In [None]:
import pandas as pd
from sklearn.preprocessing import StandardScaler
from sklearn.cluster import KMeans
from sklearn.metrics import silhouette_score
from sklearn.decomposition import PCA
import matplotlib.pyplot as plt
import seaborn as sns
from scipy.cluster.hierarchy import linkage, dendrogram
from sklearn.preprocessing import LabelEncoder, OneHotEncoder
from category_encoders import BinaryEncoder, TargetEncoder
from sklearn.feature_extraction import FeatureHasher
from kmodes.kprototypes import KPrototypes
import plotly.express as px


In [None]:
ratings = pd.read_csv('../datasets/ml-100k/u.data', 
                      sep='\t', 
                      names=['user_id', 'item_id', 'rating', 'timestamp'])
ratings = ratings.drop(columns='timestamp')

user_item_dense = ratings.pivot(
    index='user_id',
    columns='item_id',
    values='rating'
).fillna(0)

In [None]:
user = pd.read_csv('../datasets/ml-100k/u.user', 
                      sep='|', 
                      names=['user_id', 'age', 'gender', 'occupation', 'zip_code'])
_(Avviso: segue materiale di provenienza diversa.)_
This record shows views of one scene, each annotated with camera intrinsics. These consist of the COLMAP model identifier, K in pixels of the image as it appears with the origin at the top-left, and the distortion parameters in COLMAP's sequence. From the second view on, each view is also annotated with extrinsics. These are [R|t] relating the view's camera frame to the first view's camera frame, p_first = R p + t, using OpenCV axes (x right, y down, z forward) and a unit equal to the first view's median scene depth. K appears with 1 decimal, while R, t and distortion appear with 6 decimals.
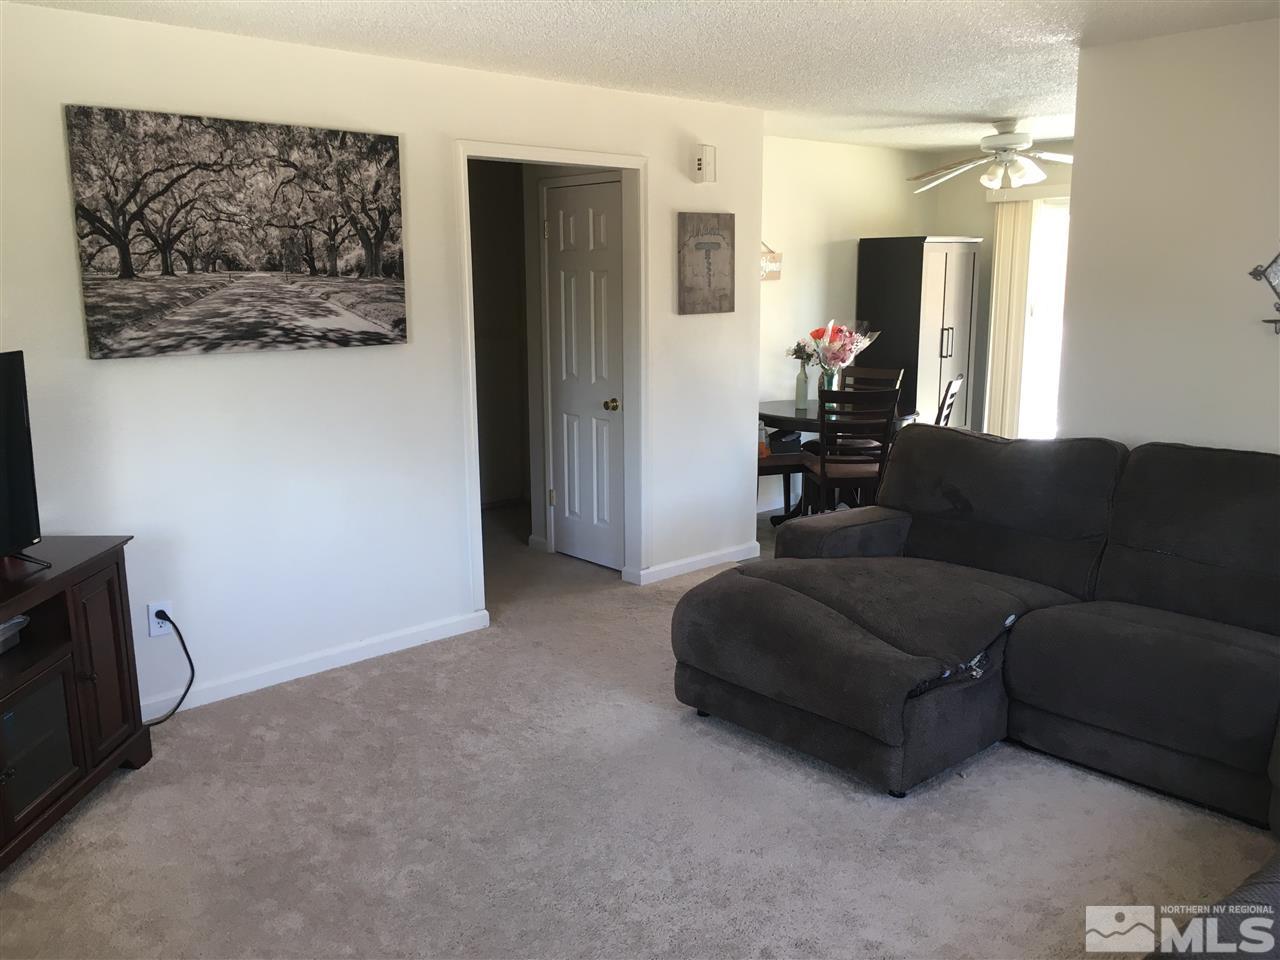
lens RADIAL K [[1066.2, 0, 640.0], [0, 1066.2, 480.0], [0, 0, 1]] dist [0.017294, -0.008012]
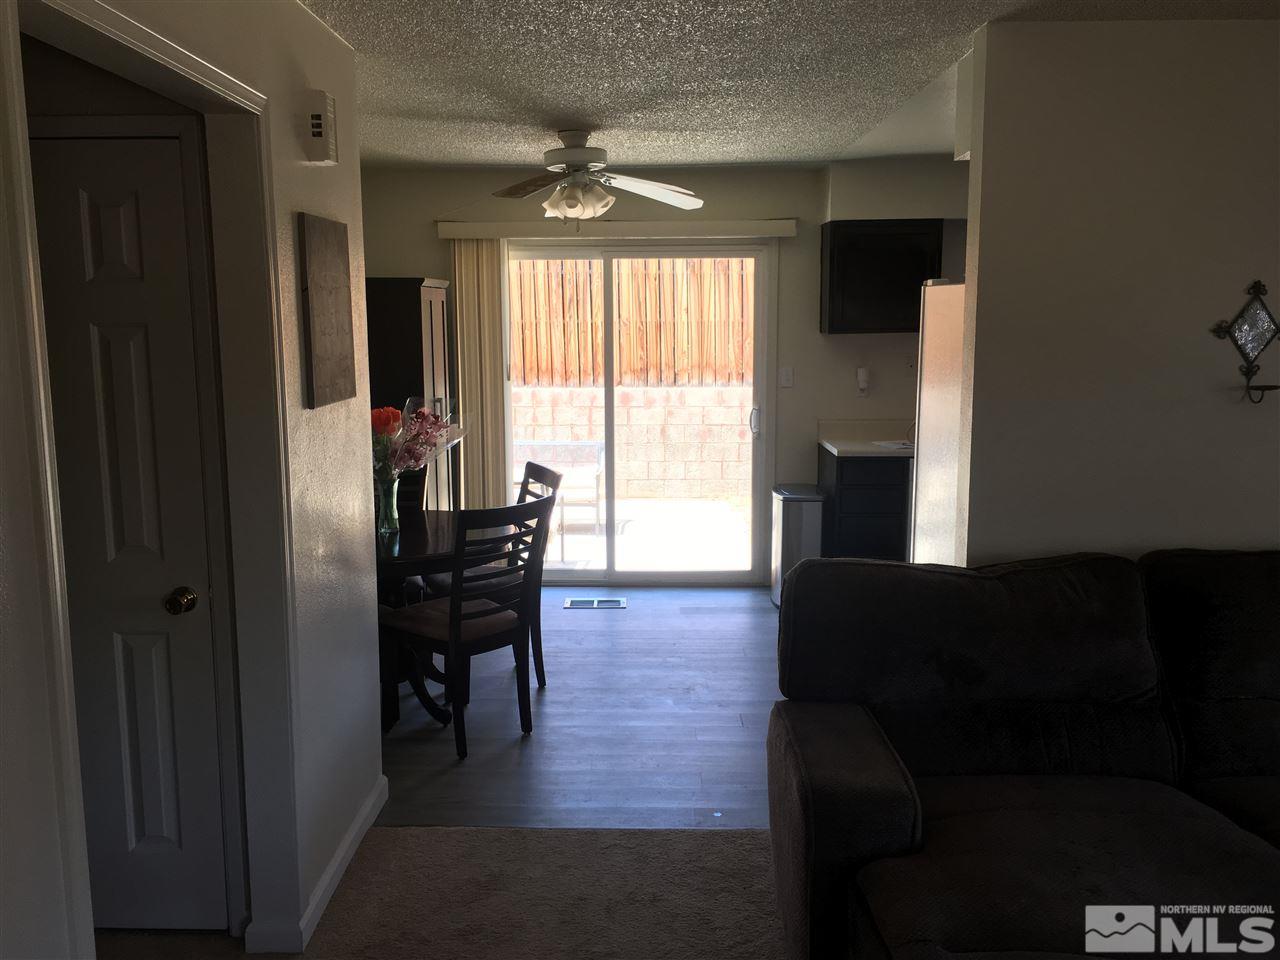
lens RADIAL K [[1066.2, 0, 640.0], [0, 1066.2, 480.0], [0, 0, 1]] dist [0.017294, -0.008012]
pose [[0.686587, -0.103710, 0.719613, -0.227322], [0.137598, 0.990422, 0.011455, -0.102498], [-0.713909, 0.091153, 0.694281, 0.517948]]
merged = user.merge(user_item_dense, on='user_id')

user

In [None]:
# K-PROTOTYPE
le_gender = LabelEncoder()
le_occ    = LabelEncoder()
le_zip    = LabelEncoder()

user['gender_le']     = le_gender.fit_transform(user['gender'])
user['occupation_le'] = le_occ.fit_transform(user['occupation'])
user['zip_le']        = le_zip.fit_transform(user['zip_code'])


matrix = user[['age', 'zip_le', 'gender_le', 'occupation_le']].to_numpy()


In [None]:
matrix

In [None]:
sil_scores = {}
range_n_clusters = range(2, 11)  # prova da 2 a 10 cluster

for k in range_n_clusters:
    # fit k‑Prototypes
    kp = KPrototypes(n_clusters=k, init='Cao', verbose=0, random_state=42)
    labels = kp.fit_predict(matrix, categorical=[1, 2, 3])
    # silhouette score (usiamo distanza euclidea sulla matrice numerica codificata)
    score = silhouette_score(matrix, labels, metric='euclidean')
    sil_scores[k] = score
    print(f"k = {k} → silhouette score = {score:.4f}")
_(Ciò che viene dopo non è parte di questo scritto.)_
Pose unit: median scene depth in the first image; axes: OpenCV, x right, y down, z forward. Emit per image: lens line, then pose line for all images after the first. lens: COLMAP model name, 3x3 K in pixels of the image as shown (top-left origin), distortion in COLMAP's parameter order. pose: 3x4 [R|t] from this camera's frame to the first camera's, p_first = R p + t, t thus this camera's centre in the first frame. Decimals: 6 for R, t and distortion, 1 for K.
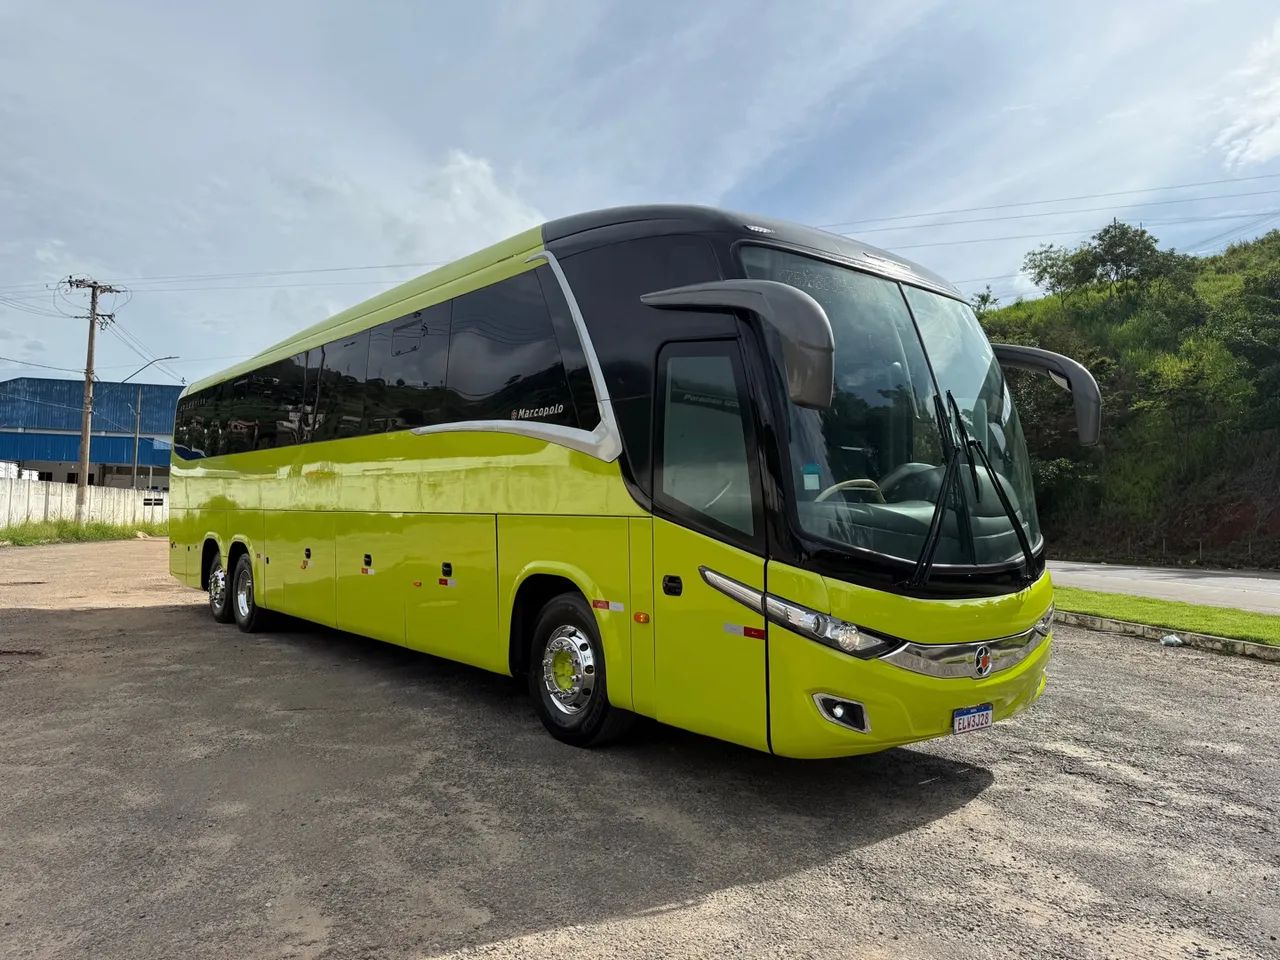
lens RADIAL K [[909.1, 0, 638.1], [0, 909.1, 481.0], [0, 0, 1]] dist [0.007705, 0.000383]
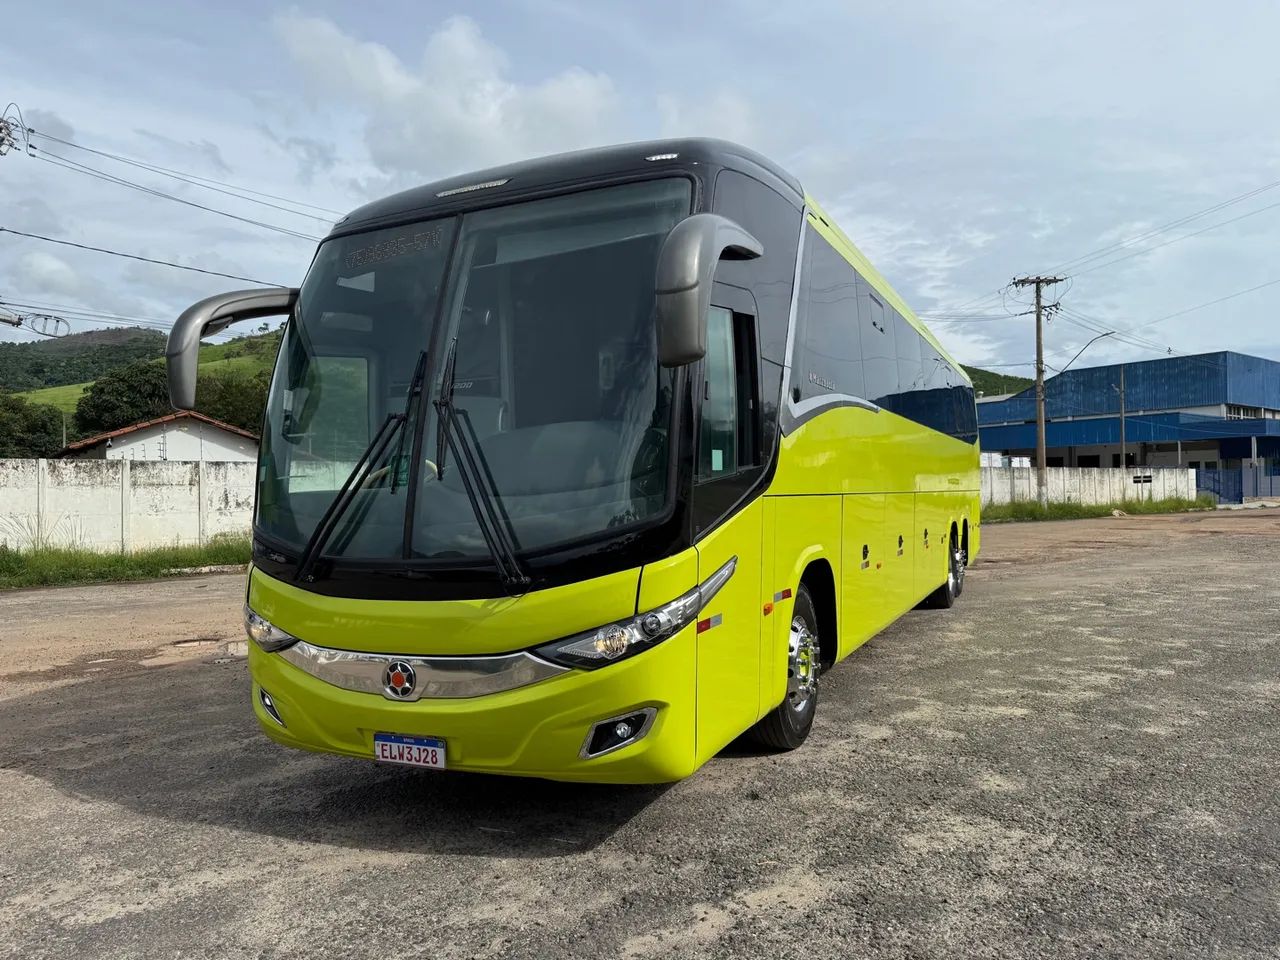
lens RADIAL K [[909.1, 0, 638.1], [0, 909.1, 481.0], [0, 0, 1]] dist [0.007705, 0.000383]
pose [[0.425409, -0.048385, -0.903707, 0.999237], [0.071079, 0.997271, -0.019935, 0.046172], [0.902206, -0.055754, 0.427687, 0.716205]]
# Trova il k con il silhouette migliore
best_k = max(sil_scores, key=sil_scores.get)
best_score = sil_scores[best_k]
print(f"\nNumero ottimale di cluster: k = {best_k} (silhouette = {best_score:.4f})")

In [None]:
kp = KPrototypes(n_clusters=best_k, init='Cao', verbose=1, random_state=42)
clusters = kp.fit_predict(matrix, categorical=[1, 2, 3])  # zip_code, gender, occupation
user['cluster_kp'] = clusters

In [None]:
# 5. Riduzione a 3 dimensioni (PCA) per la visualizzazione
pca = PCA(n_components=3)
coords_3d = pca.fit_transform(matrix)
df_plot = pd.DataFrame(coords_3d, columns=['PC1', 'PC2', 'PC3'])
df_plot['cluster'] = clusters.astype(str)

In [None]:
# 6. Grafico 3D interattivo con Plotly
fig = px.scatter_3d(
    df_plot,
    x='PC1', y='PC2', z='PC3',
    color='cluster',
    title='Visualizzazione 3D interattiva dei cluster k‑Prototypes',
    labels={'cluster': 'Cluster'}
)
fig.update_traces(marker=dict(size=4))
fig.show()